Stored records
━━━━━━━━

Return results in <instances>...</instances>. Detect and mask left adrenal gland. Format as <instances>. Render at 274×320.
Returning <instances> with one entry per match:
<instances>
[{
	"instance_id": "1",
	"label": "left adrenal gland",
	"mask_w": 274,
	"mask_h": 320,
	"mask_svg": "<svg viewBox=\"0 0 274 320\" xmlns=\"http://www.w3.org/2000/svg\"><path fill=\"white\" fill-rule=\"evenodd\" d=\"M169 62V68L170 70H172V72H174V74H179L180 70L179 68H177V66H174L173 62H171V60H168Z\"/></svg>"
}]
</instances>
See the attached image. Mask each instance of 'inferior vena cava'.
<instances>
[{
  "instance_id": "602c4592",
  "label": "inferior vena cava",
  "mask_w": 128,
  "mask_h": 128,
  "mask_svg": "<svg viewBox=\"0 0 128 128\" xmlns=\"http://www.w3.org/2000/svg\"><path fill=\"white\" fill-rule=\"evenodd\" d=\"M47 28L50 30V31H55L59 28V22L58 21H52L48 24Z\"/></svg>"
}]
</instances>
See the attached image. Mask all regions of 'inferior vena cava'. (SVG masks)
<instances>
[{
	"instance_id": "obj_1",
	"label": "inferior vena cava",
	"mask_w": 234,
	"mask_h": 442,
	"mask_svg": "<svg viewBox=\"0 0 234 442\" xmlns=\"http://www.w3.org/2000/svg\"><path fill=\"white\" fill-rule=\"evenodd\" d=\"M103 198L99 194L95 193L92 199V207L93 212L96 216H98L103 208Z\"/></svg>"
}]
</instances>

━━━━━━━━

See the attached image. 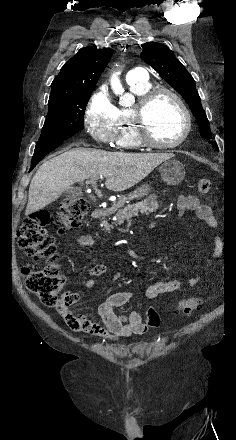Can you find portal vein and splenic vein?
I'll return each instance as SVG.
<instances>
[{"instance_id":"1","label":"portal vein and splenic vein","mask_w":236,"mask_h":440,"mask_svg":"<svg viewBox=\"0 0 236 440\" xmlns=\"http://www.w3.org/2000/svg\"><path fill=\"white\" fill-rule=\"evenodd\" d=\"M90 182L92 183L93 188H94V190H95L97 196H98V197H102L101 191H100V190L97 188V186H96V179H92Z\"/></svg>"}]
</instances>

━━━━━━━━

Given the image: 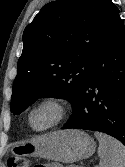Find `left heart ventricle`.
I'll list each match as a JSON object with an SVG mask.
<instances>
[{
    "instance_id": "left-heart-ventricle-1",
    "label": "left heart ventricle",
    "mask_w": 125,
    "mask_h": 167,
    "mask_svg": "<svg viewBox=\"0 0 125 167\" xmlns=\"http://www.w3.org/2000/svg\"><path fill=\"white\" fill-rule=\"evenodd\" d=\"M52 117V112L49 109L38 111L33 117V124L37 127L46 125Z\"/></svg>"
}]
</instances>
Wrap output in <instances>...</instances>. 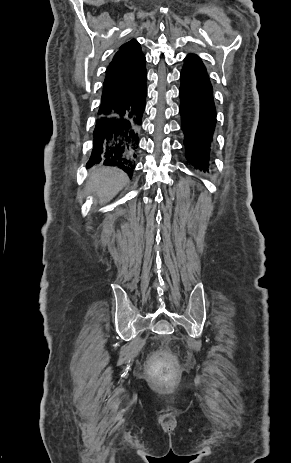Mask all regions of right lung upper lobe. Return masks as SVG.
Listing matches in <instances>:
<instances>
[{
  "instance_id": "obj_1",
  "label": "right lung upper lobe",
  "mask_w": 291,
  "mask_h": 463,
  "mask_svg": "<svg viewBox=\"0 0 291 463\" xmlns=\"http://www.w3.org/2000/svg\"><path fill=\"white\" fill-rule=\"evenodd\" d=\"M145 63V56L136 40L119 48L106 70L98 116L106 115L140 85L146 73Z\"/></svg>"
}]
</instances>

━━━━━━━━

EXERCISE TASK:
Give the number of lines in the records that contain the string "adrenal", where case counts. Reply with the number alone.

RESULT:
2